“We don’t stop playing because we grow old. We grow old because we stop playing.”
George Bernard Shaw
As kids, we were magnificent at having a good time. Somewhere along the way, we put the brakes on.
The trouble is, most of us put fun at the bottom of the list. We hold it off until the work is done or the to-dos are cleared, which they never are.
And when we do show up, we're often performing it rather than feeling it – thinking about how it will look on Instagram, whether it proves we're interesting, living our best life. We're not just at the birthday dinner, we're filming it. The unscripted, organic bit where fun actually happens gets squeezed out.
Real fun isn't curated or performed, but felt. A bit of silliness, surprise or spontaneity – and your energy shifts, your creativity follows, and the version of you that feels wide open to life comes back. We've forgotten that purposeless pleasure is the point.
Are you taking fun seriously?
G O I N G D E E P E R
Psychology
Embodied joy is pleasure you feel in your body, not just your mind.
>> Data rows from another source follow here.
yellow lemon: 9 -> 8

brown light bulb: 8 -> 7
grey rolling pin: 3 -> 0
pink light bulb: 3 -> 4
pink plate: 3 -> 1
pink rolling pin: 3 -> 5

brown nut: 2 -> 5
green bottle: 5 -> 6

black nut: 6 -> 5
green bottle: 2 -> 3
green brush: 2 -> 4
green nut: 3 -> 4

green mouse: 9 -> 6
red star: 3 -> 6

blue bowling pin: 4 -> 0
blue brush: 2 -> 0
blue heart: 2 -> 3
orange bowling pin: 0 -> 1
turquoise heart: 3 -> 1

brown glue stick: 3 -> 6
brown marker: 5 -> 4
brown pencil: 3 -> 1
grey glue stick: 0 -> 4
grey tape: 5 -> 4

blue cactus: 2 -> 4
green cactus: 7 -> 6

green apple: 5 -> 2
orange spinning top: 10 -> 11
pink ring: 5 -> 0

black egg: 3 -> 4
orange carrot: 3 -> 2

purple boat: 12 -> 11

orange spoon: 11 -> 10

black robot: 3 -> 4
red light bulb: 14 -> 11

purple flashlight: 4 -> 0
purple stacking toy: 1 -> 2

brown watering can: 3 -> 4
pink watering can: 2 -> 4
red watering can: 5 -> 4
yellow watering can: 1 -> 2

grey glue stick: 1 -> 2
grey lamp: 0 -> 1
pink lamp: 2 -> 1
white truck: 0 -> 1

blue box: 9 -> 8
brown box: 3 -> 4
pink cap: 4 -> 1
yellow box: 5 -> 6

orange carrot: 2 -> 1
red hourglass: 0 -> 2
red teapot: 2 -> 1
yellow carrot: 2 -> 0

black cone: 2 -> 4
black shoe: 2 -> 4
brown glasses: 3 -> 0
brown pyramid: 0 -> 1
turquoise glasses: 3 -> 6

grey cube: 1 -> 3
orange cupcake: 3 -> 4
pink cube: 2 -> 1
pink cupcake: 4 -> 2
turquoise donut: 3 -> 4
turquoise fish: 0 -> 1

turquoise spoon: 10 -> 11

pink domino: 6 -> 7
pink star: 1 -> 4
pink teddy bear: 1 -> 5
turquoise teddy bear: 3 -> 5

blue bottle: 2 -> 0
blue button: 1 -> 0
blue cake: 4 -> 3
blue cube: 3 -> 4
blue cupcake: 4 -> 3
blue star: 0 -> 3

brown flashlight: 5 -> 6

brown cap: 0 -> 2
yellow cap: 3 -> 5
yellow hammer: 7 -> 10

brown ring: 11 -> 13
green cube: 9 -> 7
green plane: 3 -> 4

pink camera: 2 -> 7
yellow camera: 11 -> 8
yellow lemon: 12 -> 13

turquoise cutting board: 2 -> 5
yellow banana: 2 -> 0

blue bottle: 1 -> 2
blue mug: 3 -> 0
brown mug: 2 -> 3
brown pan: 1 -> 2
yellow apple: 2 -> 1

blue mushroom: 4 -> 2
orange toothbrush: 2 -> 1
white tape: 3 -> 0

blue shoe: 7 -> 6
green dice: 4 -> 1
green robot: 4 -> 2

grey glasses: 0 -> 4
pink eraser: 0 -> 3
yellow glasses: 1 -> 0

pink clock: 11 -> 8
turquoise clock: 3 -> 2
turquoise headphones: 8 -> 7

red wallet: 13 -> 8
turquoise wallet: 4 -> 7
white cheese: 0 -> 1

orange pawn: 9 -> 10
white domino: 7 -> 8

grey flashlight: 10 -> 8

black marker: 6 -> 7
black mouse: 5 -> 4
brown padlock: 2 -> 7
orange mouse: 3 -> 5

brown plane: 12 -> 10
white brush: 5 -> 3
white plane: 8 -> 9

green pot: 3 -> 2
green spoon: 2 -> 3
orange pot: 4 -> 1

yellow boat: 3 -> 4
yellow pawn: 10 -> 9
Physical play – like movement and dance – fire up your nervous system in ways that screens and passive entertainment can’t come close to.
Inside the body
Micro-dopamine loops are the quick hits we get from scrolling, notifications and likes. They mimic play for a second, but never give you what real fun does – that full-body reset where everything wakes up again.
Did you know?
Laughter triggers the same neural reward pathways as drugs – a belly laugh releases endorphins, the body's natural painkillers, and temporarily raises your pain threshold.
At work
Fun isn’t just a perk or a nice-to-have; it builds affective trust - the sense that the people around you are warm, human and on your side. A playful moment or sharing a laugh makes teams more at ease with each other - which unlocks better work.